[Opening EXCERPTED TEXT section]

[hibernate-dev] RE: HSearch: Using sharding and avoiding query on multiple shards

John Griffin jgriffin at thebluezone.net
Fri Aug 1 00:22:47 EDT 2008


Performance is ALWAYS an issue. 

But am I correct in assuming that the performance increase would be
approximately inversely proportional to the number of shards queried? 

My point is that the amount of work required to implement this should be
worth what we think the expected gain will be.

John G.

[Closing EXCERPTED TEXT section]
[Opening DATA EXTRACT section]

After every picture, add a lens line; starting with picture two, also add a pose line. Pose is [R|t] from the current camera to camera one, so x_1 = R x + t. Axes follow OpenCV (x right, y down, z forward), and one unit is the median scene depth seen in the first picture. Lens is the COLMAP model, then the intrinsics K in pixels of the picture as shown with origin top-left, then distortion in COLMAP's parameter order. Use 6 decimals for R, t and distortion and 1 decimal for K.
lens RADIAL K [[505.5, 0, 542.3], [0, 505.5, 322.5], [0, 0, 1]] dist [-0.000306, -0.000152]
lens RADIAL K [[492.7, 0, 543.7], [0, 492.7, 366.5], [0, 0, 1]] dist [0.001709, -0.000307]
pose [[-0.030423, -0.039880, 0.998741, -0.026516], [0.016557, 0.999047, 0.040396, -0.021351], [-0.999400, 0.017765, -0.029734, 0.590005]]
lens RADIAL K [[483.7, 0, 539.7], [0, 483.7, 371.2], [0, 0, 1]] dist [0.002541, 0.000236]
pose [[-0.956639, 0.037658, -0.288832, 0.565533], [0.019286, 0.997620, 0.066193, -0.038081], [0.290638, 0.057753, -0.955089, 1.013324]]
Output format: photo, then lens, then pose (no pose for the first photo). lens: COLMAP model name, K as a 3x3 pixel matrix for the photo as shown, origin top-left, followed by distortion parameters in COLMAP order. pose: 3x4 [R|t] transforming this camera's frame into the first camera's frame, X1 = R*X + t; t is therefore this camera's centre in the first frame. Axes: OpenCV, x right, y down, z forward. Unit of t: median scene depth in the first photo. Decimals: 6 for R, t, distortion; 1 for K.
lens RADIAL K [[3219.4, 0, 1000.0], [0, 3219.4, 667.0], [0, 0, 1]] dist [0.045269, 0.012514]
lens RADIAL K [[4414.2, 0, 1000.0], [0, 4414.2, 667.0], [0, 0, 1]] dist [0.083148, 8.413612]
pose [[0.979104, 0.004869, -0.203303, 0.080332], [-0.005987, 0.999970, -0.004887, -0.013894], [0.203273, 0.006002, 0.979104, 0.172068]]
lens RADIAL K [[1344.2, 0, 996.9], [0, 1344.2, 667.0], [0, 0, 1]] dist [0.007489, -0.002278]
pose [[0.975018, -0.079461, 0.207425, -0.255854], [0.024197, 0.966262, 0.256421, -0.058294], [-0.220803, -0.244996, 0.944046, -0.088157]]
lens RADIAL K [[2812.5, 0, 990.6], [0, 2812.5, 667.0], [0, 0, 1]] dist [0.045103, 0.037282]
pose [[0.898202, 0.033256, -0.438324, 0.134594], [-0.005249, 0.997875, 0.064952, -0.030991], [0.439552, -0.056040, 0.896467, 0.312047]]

[Closing DATA EXTRACT section]

Quote every full sentence in the body of the sharding message, leaving out the header lines and the "John G." sign-off. The rows have nothing to do with the sharding message.

Performance is ALWAYS an issue.
But am I correct in assuming that the performance increase would be approximately inversely proportional to the number of shards queried?
My point is that the amount of work required to implement this should be worth what we think the expected gain will be.